The remaining historic dwellings on Hawke Street are important to the area because they are socially and historically significant buildings that retain private back yard gardens and they relate directly to the early development of West Melbourne.

The Hawke streetscape today contains a collection of outstanding Victorian and Federation dwellings, which are a particularly well-preserved group from important architectural periods in time. These dwellings are interspersed by some industrial buildings, with two early hotels predominantly on the southern side south of the Hawke and Spencer Street intersection.
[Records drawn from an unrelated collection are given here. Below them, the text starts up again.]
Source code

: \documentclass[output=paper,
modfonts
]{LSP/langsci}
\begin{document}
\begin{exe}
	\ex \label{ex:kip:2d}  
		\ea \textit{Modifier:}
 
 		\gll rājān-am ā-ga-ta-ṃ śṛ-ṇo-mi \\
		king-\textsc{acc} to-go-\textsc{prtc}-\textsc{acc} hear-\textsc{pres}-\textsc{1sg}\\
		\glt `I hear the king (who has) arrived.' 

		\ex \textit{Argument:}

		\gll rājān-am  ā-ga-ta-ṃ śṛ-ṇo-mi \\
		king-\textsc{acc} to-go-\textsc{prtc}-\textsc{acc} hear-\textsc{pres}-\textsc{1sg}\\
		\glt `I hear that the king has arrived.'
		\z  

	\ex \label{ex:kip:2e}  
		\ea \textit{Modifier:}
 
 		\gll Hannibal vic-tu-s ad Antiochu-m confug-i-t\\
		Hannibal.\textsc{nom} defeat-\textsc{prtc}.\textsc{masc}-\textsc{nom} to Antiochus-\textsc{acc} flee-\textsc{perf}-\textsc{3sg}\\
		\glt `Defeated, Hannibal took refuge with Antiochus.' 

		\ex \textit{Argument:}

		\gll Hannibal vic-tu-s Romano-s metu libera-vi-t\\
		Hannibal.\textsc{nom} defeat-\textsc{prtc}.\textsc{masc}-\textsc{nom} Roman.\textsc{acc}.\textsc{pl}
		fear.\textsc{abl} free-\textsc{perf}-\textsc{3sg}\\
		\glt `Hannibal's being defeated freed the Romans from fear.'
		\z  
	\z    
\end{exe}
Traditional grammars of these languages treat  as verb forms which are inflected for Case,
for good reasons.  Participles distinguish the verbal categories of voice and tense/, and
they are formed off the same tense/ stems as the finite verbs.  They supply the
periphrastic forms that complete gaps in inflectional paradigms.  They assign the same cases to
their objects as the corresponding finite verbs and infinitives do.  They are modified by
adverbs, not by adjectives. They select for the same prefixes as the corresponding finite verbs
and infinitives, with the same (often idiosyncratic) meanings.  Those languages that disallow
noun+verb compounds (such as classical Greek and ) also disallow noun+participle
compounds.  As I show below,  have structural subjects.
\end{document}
The North and West Melbourne Precinct is of historical, social, and aesthetic/architectural significance to the local residents and to the City of Melbourne. It is of historical significance, as a predominantly Victorian-era precinct associated with the nineteenth century growth of Melbourne to its north and west.

The residents living in the heritage dwellings along the streetscape are impacted by a push to increase residential density through conversions of the two to three storey red brick industrial buildings into six to eight story blocks of flats, blocks that offer little or no onsite car parking or onsite garden space.

It is imperative existing heritage regulations within the wider built environment be strengthened and laws be strictly followed. All development that occurs in future on Hawke Street ought to be architecturally respectful of the existing style, low scale heights and the hand-crafted materials utilised in keeping with the historic style.

Some might say the residents of Hawke Street and the surrounding streets of greater Melbourne owe a debt of gratitude to the wise Victorian settlers who created the beautiful terrace homes found along these streetscapes of today.